A thorough forensic investigation can bring benefits all round, even protecting the innocent employee against false accusation, as Janes once discovered.
“Two people in a company were both in the running for a senior position. One decided to get rid of the other by faking an email, making it look as if it came from his rival, and sending it to a female employee with inappropriate language in it. It was only by a forensic investigation that we uncovered the real culprit.”
Luckily, the owner of the company was aware of computer forensics, and had decided to do the investigation, as much to protect himself against any future claims of unfair dismissal as anything else.
“It's surprising how many cases we see where it is someone inside a company fabricating evidence against someone else. It's an interesting twist,” says Janes. “You have to wonder how many people have been sacked in similar circumstances while screaming their innocence.”
The Computer Forensics Alliance is being staffed with a mix of people, some IT experts and some professional investigators who have worked in law enforcement. As Janes says, it takes a special skillset to understand and present evidence to lawyers and courts, while combining an ability to spot clues and find the “smoking gun”.
“The vast majority are inside jobs, in some shape or form. They are very often discovered when an employee is just about to leave or has just left,” he says.
“The company owner might have a suspicion and want to know if the person is involved or not. We are often asked to get the forensic image covertly, so as not to alert the suspect or anyone else. If you go in and point the finger at someone and seize their computer, then everyone will know an investigation is taking place, and try to dispose of evidence quickly.”
Membership of the CFA looks like a good investment.
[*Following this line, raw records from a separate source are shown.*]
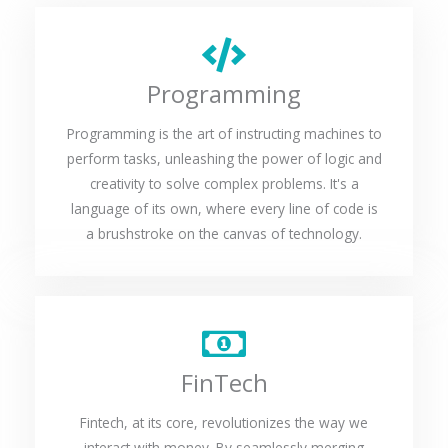
Programming
Programming is the art of instructing machines to
perform tasks, unleashing the power of logic and
creativity to solve complex problems. It's a
language of its own, where every line of code is
a brushstroke on the canvas of technology.
FinTech
Fintech, at its core, revolutionizes the way we
interact with money. By seamlessly merging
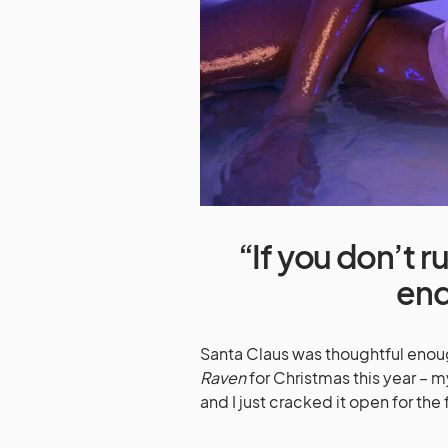
“If you don’t 
end
Santa Claus was thoughtful enou
Raven
for Christmas this year – 
and I just cracked it open for the f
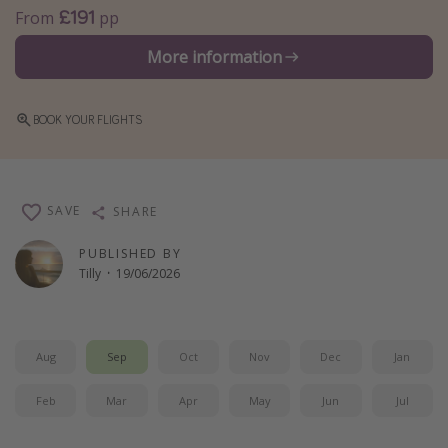
£191
From
pp
Winter sun holidays
More information
Last Minute UK Breaks
Last Minute Cruises
BOOK YOUR FLIGHTS
Travel inspiration
Camping
SAVE
SHARE
Waterparks
Holiday Parks
PUBLISHED BY
Tilly
·
19/06/2026
Center Parcs
Disneyland Paris
Harry Potter Studio Tour
Aug
Sep
Oct
Nov
Dec
Jan
Working Abroad
Feb
Mar
Apr
May
Jun
Jul
Ryanair
Travel Insurance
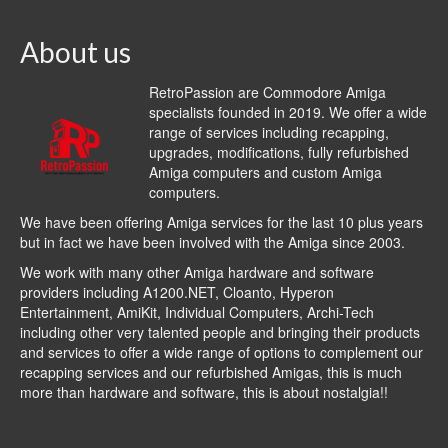
About us
RetroPassion are Commodore Amiga
specialists founded in 2019. We offer a wide
range of services including recapping,
upgrades, modifications, fully refurbished
Amiga computers and custom Amiga
computers.
We have been offering Amiga services for the last 10 plus years
but in fact we have been involved with the Amiga since 2003.
We work with many other Amiga hardware and software
providers including
A1200.NET
,
Cloanto
,
Hyperon
Entertainment
,
AmiKit
, Individual Computers, Archi-Tech
including other very talented people and bringing their products
and services to offer a wide range of options to complement our
recapping services and our refurbished Amigas, this is much
more than hardware and software, this is about nostalgia!!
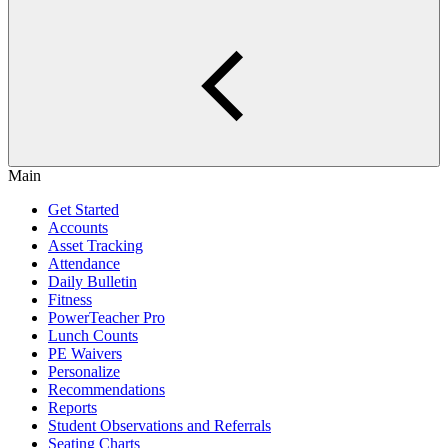
Main
Get Started
Accounts
Asset Tracking
Attendance
Daily Bulletin
Fitness
PowerTeacher Pro
Lunch Counts
PE Waivers
Personalize
Recommendations
Reports
Student Observations and Referrals
Seating Charts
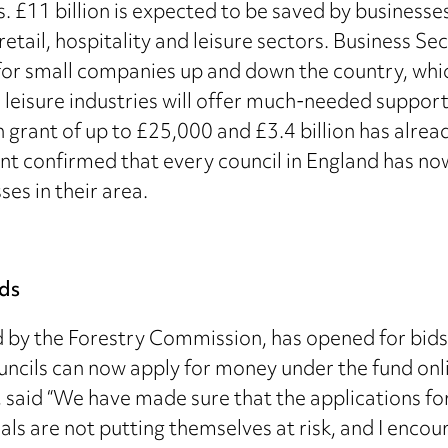
 £11 billion is expected to be saved by business
 retail, hospitality and leisure sectors. Business 
 for small companies up and down the country, whic
d leisure industries will offer much-needed support
h grant of up to £25,000 and £3.4 billion has alrea
confirmed that every council in England has now 
ses in their area.
ids
by the Forestry Commission, has opened for bids fo
uncils can now apply for money under the fund onlin
, said “We have made sure that the applications f
ls are not putting themselves at risk, and I encou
The police do not have the resources to tackle this kind of investigation, and with the absorption of the NHTCU into the new Serious Organised Crime Agency, the focus is now on the most serious abuses of the internet, such as child pornography, money laundering and large-scale fraud.
SMEs have to protect themselves, and the CFA looks like a way to access valuable skills without breaking the bank.
“We work to the highest evidential standards,” says Janes. “What we produce will stand up in the Old Bailey or in an employment tribunal. Small companies no longer have to stick their head in the sand and hope it's not happening to them. They can face up to the situation and do something about it.”